**WHAT IS NEEDED**
Start at the line with "太医看，下药，整乱了一夜，好不心，今日才好些，" in the records below, stop at the line with "说了回话，月娘问他：‚卖的是甚样生活？拿出来瞧。‛", and return every line in that span exactly, the two end lines included.
* * *
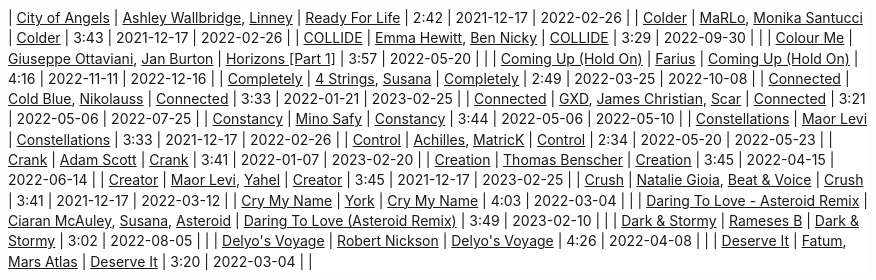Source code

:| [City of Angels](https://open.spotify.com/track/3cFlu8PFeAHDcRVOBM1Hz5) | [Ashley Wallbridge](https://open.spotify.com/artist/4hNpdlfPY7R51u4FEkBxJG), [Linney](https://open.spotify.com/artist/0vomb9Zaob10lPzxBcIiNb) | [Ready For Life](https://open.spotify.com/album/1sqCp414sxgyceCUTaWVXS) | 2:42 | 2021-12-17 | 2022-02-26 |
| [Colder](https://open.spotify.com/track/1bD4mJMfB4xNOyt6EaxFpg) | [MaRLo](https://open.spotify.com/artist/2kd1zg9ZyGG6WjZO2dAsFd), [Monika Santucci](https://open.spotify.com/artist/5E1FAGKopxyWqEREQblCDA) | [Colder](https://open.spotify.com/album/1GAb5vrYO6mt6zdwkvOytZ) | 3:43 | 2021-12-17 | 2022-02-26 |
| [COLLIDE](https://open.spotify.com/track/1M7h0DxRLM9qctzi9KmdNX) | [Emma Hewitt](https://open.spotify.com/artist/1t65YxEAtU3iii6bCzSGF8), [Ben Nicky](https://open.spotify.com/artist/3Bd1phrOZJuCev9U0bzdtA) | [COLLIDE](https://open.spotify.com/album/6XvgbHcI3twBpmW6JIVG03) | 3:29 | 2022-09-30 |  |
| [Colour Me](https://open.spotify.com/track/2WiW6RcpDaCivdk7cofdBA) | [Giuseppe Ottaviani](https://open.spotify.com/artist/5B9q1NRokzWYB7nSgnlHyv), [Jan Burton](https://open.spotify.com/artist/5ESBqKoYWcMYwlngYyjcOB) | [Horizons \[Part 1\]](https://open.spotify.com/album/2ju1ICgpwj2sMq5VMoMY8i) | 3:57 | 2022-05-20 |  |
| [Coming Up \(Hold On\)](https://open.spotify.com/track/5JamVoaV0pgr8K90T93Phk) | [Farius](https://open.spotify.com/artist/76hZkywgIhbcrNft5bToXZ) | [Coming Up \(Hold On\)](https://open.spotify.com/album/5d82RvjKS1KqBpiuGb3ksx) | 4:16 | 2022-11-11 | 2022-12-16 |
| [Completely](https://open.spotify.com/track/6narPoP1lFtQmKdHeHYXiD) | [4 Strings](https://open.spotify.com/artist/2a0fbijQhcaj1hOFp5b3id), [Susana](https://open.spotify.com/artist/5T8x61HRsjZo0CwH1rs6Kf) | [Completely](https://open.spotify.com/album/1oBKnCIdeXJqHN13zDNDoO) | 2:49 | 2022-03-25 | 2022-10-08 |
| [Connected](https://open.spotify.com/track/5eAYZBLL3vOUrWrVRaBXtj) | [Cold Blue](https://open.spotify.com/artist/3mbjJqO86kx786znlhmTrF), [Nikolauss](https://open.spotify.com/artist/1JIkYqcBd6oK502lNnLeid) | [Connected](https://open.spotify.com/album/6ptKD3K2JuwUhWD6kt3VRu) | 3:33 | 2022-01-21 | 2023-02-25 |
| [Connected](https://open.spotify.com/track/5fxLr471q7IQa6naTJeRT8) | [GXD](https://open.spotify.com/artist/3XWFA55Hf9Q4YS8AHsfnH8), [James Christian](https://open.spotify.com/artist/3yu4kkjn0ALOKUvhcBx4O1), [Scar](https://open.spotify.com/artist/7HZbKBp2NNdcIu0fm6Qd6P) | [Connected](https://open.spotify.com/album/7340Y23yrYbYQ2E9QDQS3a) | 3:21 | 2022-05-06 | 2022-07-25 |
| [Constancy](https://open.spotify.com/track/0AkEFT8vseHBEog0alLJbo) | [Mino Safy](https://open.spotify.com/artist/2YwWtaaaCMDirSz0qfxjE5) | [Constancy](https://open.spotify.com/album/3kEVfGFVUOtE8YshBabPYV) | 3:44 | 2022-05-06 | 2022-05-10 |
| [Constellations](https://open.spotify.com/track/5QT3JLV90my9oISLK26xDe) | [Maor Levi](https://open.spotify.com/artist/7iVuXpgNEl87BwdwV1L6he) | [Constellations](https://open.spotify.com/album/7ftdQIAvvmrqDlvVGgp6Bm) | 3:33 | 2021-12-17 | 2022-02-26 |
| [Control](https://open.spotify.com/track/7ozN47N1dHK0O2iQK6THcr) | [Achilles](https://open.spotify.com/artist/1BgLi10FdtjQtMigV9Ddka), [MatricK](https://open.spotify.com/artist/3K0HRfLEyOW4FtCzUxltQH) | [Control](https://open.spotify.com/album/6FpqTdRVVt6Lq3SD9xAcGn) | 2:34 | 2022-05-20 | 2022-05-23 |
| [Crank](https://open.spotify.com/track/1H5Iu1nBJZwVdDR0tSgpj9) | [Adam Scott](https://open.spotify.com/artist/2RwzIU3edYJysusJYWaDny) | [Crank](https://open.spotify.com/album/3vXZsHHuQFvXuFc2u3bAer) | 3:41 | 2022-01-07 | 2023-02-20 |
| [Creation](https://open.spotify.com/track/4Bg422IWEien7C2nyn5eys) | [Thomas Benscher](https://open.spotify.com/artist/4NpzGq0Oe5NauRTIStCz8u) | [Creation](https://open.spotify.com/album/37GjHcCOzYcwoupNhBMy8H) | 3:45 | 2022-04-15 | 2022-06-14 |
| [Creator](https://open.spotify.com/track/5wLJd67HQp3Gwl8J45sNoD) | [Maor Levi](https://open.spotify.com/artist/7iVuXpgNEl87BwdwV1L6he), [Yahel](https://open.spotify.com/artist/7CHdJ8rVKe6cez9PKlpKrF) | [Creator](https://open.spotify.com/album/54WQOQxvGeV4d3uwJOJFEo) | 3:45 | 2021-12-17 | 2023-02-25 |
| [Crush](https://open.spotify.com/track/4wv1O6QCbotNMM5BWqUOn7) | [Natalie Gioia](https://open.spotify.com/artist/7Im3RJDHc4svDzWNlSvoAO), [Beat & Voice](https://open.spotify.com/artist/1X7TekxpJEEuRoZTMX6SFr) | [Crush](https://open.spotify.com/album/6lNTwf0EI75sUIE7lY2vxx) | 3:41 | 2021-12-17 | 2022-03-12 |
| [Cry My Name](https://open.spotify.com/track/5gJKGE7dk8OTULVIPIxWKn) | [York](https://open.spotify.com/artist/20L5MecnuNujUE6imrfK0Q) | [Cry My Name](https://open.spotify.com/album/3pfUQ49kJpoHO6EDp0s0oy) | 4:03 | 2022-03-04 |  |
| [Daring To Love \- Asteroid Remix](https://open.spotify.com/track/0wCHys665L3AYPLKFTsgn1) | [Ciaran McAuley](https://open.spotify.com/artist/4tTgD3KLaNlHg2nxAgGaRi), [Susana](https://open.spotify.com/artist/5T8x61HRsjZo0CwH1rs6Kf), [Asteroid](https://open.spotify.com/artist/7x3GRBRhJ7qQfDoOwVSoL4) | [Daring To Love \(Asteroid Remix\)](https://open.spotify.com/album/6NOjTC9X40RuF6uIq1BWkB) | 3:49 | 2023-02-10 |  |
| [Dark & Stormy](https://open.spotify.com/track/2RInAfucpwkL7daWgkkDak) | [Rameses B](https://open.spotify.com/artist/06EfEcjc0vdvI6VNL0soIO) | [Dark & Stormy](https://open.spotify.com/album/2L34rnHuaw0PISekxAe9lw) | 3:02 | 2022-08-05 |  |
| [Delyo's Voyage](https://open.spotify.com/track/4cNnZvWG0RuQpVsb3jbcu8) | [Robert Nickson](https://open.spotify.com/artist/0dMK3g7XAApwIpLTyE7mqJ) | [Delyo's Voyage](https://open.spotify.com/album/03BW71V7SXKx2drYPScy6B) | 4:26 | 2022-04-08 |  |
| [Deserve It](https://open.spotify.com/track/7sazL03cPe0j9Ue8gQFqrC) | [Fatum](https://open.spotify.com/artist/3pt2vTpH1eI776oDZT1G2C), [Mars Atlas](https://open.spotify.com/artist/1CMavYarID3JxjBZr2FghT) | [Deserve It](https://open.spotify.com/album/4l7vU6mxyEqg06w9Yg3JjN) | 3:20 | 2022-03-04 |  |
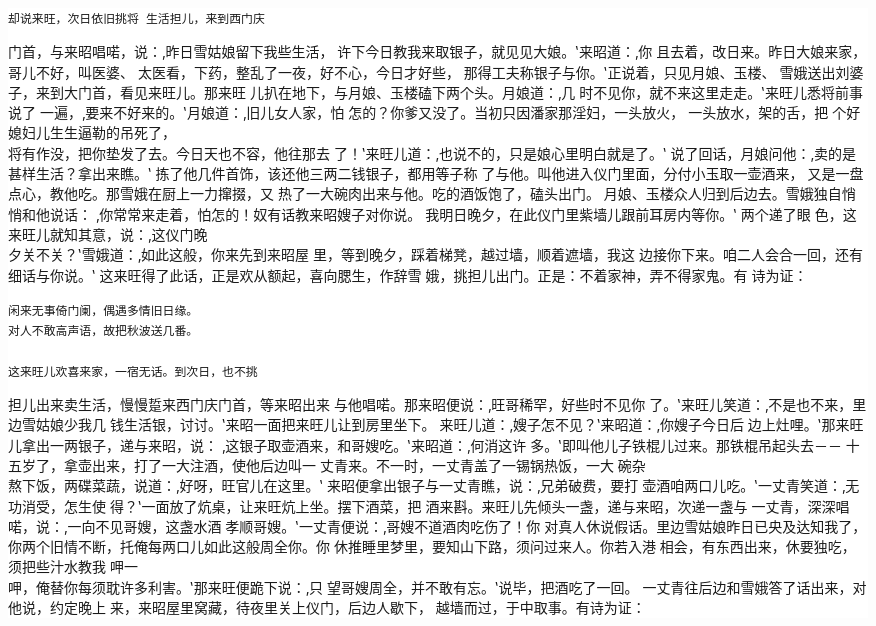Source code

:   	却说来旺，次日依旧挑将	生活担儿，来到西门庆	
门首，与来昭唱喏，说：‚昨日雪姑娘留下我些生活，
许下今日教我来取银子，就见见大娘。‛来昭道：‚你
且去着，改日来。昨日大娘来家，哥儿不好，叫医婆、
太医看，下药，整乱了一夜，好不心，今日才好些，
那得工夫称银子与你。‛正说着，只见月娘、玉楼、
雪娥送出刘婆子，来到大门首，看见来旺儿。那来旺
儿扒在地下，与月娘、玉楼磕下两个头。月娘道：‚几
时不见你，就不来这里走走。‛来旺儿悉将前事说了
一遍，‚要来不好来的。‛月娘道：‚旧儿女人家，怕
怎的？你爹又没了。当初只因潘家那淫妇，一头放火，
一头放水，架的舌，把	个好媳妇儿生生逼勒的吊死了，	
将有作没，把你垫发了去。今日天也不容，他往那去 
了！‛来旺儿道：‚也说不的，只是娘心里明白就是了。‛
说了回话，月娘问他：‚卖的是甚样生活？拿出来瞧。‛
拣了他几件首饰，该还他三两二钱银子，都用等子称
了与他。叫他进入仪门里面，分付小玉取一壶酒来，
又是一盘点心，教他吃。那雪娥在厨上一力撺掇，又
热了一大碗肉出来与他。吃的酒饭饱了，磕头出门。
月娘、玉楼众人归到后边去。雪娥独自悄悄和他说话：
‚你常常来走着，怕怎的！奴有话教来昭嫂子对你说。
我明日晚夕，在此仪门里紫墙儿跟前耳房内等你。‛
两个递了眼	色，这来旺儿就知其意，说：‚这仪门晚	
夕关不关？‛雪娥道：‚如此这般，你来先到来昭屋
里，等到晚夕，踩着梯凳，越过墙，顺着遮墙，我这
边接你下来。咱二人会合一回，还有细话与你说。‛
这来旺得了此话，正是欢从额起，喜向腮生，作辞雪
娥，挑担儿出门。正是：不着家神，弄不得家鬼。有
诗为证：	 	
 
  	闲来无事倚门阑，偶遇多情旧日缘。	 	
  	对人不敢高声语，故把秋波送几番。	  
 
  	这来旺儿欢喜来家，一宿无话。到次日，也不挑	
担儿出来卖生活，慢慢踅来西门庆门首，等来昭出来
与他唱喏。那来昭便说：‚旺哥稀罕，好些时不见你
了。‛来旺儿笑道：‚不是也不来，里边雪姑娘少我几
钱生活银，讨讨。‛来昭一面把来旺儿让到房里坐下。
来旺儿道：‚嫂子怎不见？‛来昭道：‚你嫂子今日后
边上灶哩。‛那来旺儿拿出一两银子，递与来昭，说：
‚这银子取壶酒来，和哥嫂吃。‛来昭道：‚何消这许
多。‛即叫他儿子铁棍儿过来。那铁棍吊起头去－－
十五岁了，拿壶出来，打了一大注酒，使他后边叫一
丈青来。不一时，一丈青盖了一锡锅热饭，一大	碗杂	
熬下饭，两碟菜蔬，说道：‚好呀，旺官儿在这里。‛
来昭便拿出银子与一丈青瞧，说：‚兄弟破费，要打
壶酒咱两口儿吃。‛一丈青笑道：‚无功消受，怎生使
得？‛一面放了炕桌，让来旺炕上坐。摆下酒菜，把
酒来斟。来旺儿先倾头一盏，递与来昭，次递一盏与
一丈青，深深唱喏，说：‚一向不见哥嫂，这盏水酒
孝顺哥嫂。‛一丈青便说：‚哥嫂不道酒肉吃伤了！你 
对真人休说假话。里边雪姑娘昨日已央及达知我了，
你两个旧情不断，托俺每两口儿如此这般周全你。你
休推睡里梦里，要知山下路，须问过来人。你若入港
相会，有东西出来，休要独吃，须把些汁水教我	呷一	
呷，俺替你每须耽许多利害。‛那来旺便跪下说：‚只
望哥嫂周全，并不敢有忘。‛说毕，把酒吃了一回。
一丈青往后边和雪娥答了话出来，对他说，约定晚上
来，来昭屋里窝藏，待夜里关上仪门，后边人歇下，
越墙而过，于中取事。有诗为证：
* * *
**FINISHED TASK**
太医看，下药，整乱了一夜，好不心，今日才好些，
那得工夫称银子与你。‛正说着，只见月娘、玉楼、
雪娥送出刘婆子，来到大门首，看见来旺儿。那来旺
儿扒在地下，与月娘、玉楼磕下两个头。月娘道：‚几
时不见你，就不来这里走走。‛来旺儿悉将前事说了
一遍，‚要来不好来的。‛月娘道：‚旧儿女人家，怕
怎的？你爹又没了。当初只因潘家那淫妇，一头放火，
一头放水，架的舌，把	个好媳妇儿生生逼勒的吊死了，	
将有作没，把你垫发了去。今日天也不容，他往那去 
了！‛来旺儿道：‚也说不的，只是娘心里明白就是了。‛
说了回话，月娘问他：‚卖的是甚样生活？拿出来瞧。‛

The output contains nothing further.